El paso de la infancia a la adolescencia puede rastrearse por caminos insospechados. Cercano ya el verano, me acuerdo de aquel anuncio playero en el que un perrito tiraba del bañador de una niña, mostrando por contraste ese culito blanco la eficacia del bronceado. Frente al poderoso reclamo del Coppertone, surgía la cartelería de Amity Island, el trasunto de Martha´s Vineyard donde Spielberg filmó su primer pelotazo. Siempre me ha llamado la atención que una isla utilice el genitivo sajón como nombre de pila, y más que un ambiente marino se denomine el Viñedo de Marta, una contrarréplica al Marinero en Tierra de Alberti. Además, ese elitista refugio de los bostonianos puede albergar a exquisitos fantasmas. Pero antes de que John John cayera en picado con su mujer y su cuñada para acrecentar la leyenda trágica de los Kennedy, Spielberg introdujo en los terrores nocturnos la variante del escualo.

Nadie ha superado aquella zozobra de bailar la yenka en la orillita del mar: un pasito para delante en la espuma de las olas, y dos para atrás oteando en la superficie la aleta de un tiburón. Y es en la incertidumbre del baño playero donde se produce la verdadera escatología de la película. Porque el antagonismo no radica tanto entre las comprensibles aprensiones del Jefe de Policía para cazar un tiburón blanco, y el descarnado lobo de mar que es la versión setentera del capitán Acab. La dialéctica surge entre el jefe Brody y el alcalde de Amity Island, llamado el segundo a garantizar por todos los medios la temporada veraniega, que el tiburón no se va a llevar.

Bien mirado, el ministro Illa tiene un cariotipo de Wally; aunque también puede guardar un parecido razonable con Roy Scheider, apuntando desde el mástil semihundido a esa botella de aire comprimido que también se traga ese voraz asesino de hombres. Supongo que al ministro no le desagradaría el comparativo --un alivio tras surfear entre cifras tan negativas-, aunque los manifestantes de este fin de semana tienen todo el derecho del mundo a considerar qué más quisiera él.

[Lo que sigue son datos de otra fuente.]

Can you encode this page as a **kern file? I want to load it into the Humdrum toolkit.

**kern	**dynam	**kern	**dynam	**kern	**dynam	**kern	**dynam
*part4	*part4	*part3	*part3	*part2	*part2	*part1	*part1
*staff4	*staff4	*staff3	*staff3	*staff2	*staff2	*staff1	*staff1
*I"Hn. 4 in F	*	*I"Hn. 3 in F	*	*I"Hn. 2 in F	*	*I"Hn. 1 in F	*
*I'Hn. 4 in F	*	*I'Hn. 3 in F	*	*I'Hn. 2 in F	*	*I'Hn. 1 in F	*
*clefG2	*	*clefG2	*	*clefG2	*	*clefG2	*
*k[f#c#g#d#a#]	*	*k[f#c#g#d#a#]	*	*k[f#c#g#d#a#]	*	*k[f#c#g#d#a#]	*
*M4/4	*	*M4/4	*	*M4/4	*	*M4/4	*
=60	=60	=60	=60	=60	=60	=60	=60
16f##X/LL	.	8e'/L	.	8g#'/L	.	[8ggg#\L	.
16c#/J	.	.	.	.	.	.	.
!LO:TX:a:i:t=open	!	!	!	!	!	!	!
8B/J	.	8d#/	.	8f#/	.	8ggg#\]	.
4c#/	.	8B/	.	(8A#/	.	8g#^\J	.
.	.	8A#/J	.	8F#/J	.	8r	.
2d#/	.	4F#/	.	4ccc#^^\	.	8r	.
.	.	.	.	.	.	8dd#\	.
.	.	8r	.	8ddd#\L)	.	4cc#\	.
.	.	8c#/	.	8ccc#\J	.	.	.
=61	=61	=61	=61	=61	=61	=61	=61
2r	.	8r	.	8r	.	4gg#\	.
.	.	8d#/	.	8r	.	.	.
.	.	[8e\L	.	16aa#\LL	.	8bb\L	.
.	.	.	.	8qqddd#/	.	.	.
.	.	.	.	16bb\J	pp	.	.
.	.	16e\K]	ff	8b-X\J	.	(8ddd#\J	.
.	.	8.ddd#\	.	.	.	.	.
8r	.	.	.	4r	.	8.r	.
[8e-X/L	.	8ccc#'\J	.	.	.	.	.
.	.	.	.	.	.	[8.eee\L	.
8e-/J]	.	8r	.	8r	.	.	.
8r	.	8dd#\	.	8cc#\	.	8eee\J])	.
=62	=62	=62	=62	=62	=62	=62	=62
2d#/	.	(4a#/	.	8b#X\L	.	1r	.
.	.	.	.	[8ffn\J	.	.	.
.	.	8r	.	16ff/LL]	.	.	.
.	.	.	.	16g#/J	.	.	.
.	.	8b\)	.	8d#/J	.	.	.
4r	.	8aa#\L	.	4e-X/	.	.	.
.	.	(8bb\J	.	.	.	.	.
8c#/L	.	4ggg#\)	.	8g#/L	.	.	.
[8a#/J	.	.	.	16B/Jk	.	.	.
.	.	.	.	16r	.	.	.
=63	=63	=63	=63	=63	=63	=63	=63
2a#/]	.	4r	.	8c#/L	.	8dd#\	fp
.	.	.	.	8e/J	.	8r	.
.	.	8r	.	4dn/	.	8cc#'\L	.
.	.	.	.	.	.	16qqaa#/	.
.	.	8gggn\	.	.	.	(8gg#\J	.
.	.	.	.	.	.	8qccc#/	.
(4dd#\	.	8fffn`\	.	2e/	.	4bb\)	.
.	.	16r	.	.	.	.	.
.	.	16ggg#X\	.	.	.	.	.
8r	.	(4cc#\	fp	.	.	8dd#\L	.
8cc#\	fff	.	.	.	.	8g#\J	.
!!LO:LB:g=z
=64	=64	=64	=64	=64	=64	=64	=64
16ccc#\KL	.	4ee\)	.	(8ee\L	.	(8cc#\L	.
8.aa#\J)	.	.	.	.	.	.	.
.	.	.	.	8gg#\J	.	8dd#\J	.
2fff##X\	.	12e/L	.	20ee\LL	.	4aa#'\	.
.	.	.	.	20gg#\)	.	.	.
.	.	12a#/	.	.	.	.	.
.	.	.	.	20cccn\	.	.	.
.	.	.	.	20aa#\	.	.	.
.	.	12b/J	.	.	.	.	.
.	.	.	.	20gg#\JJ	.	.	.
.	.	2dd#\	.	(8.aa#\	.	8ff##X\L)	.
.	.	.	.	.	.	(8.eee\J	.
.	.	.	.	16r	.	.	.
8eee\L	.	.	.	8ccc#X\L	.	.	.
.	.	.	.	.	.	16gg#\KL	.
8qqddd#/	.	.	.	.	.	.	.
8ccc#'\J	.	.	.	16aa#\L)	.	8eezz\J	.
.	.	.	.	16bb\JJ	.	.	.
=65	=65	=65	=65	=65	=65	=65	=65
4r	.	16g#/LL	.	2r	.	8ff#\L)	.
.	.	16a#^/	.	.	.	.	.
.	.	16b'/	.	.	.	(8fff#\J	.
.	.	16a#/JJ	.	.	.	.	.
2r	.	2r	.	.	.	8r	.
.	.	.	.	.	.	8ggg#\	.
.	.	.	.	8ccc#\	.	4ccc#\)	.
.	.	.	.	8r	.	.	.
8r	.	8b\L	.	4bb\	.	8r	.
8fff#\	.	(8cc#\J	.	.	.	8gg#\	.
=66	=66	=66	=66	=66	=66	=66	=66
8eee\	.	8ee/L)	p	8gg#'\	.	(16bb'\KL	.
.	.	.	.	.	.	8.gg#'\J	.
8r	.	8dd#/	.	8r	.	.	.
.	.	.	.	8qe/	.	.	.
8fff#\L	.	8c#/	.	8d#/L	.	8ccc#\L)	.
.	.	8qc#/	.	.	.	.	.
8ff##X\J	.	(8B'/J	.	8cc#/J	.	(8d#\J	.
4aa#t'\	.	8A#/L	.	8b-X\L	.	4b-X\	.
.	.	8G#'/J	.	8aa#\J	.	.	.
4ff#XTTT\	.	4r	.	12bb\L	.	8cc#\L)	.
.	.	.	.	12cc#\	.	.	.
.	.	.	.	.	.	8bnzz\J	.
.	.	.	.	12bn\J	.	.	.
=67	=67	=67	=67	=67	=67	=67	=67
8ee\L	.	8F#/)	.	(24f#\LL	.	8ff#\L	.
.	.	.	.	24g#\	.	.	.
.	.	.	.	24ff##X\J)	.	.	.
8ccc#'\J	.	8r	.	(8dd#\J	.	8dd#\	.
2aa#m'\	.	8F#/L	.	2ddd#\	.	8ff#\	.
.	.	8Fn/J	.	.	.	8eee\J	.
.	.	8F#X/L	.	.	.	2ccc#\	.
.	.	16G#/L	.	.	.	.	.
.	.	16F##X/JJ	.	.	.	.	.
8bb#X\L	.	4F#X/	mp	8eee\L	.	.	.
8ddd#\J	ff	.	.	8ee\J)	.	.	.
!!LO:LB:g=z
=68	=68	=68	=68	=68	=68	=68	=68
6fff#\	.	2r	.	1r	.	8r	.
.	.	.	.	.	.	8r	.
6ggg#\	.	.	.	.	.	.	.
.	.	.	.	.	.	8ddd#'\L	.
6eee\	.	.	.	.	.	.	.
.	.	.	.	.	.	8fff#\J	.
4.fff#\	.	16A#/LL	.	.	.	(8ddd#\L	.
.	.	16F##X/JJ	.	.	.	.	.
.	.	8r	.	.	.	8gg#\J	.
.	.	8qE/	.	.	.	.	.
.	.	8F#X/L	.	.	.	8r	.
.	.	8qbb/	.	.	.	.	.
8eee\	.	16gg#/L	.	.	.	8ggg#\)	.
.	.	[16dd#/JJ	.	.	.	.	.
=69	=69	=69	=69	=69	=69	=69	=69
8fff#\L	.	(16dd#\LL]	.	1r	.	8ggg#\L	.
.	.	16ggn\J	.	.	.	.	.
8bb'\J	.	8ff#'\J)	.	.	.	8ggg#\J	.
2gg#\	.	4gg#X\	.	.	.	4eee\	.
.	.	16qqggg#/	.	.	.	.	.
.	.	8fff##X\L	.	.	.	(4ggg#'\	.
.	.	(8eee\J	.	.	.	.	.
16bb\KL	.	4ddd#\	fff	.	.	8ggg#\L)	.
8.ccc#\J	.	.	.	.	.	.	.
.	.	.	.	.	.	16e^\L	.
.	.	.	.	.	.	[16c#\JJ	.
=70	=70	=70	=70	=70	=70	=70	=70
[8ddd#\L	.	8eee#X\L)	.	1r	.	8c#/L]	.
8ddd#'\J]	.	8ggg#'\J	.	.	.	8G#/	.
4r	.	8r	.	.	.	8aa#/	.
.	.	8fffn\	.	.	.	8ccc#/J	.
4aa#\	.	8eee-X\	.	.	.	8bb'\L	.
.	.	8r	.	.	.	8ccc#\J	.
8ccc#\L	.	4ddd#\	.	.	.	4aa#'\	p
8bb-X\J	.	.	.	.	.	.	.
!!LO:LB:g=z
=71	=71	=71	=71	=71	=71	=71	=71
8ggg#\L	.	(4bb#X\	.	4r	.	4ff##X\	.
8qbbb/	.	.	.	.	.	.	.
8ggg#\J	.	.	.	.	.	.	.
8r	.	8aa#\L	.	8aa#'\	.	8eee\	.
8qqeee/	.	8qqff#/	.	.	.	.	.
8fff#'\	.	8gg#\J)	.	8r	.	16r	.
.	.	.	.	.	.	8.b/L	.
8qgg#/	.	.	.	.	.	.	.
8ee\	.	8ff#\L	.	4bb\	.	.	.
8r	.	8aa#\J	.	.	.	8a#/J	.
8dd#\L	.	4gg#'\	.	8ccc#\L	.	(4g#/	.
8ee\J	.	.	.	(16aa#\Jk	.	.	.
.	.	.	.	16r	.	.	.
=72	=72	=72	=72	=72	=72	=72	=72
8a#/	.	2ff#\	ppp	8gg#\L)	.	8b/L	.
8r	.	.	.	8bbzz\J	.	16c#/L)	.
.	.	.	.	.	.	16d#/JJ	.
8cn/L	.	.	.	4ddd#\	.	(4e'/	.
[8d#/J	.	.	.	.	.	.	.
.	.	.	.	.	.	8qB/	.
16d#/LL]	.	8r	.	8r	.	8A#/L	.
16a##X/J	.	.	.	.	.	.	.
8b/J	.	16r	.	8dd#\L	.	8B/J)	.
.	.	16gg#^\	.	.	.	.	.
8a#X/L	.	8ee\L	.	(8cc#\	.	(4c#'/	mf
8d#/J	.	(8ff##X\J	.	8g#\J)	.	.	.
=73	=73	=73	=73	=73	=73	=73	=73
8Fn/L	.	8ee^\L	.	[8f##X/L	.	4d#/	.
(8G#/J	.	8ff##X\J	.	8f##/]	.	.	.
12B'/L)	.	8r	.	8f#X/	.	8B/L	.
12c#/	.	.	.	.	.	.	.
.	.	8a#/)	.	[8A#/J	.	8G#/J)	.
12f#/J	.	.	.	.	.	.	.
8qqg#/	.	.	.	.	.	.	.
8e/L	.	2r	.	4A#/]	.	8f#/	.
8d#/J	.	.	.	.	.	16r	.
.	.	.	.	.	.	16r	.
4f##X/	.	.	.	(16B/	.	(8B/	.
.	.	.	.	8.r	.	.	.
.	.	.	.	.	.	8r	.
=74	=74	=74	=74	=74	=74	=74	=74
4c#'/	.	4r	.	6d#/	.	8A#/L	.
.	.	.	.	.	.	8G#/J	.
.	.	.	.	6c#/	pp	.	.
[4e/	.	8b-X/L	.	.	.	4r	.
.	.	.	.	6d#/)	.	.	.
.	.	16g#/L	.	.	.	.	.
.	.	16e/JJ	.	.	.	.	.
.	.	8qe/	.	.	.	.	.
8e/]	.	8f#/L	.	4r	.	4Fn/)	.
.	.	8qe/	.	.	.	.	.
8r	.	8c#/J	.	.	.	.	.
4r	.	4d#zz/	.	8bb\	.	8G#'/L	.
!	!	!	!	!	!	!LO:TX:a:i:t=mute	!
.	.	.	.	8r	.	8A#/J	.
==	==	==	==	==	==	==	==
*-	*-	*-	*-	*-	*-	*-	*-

Porque en esta analogía Salvador Illa quisiera ser el jefe Brody, y reventar al coronavirus con un buen chute de oxígeno medicinal. La cuestión es calibrar quién le da la réplica inmobiliaria, porque con estos amigos en el Gabinete Ministerial, para qué quiere uno tener enemigos. Aún no entiendo el desdén esnobista de Alberto Garzón con el sector turístico. Por supuesto que queremos un turismo racional y ecológico, pero los que practicaban la metonimia del todo por la parte y categorizaban a todos los guiris en la cepa de Magaluf, ahora se estarán dando con un canto en los dientes mallorquín, igual que los antivacunas salivarán cuando pasen delante los retrovirales del covid-19.

La prudencia debe seguir siendo la máxima que inspire la acción gubernamental. Y el descoque turístico sería a estas alturas absolutamente contraproducente. Podría entenderse la hermenéutica garzoniana en no poder todos los huevos en la misma cesta, pues la diversificación ayudaría a recomponer con más facilidad este estropicio económico. Pero despotricar contra uno de nuestros puntales económicos sería como sumergir en salfumán uno de nuestros principales asideros. El turista es cómodo y atiplado y, más que nunca, necesita sentirse seguro. Sería perverso que, en un reverso de esnobismo, pontificase más por el turismo Paco Martínez Soria y sus Bubba Girls que una progresía en permanente estado de improvisación. A pesar de sus adiposidades y tanta quincalla especulativa, el turismo sigue siendo un gran invento.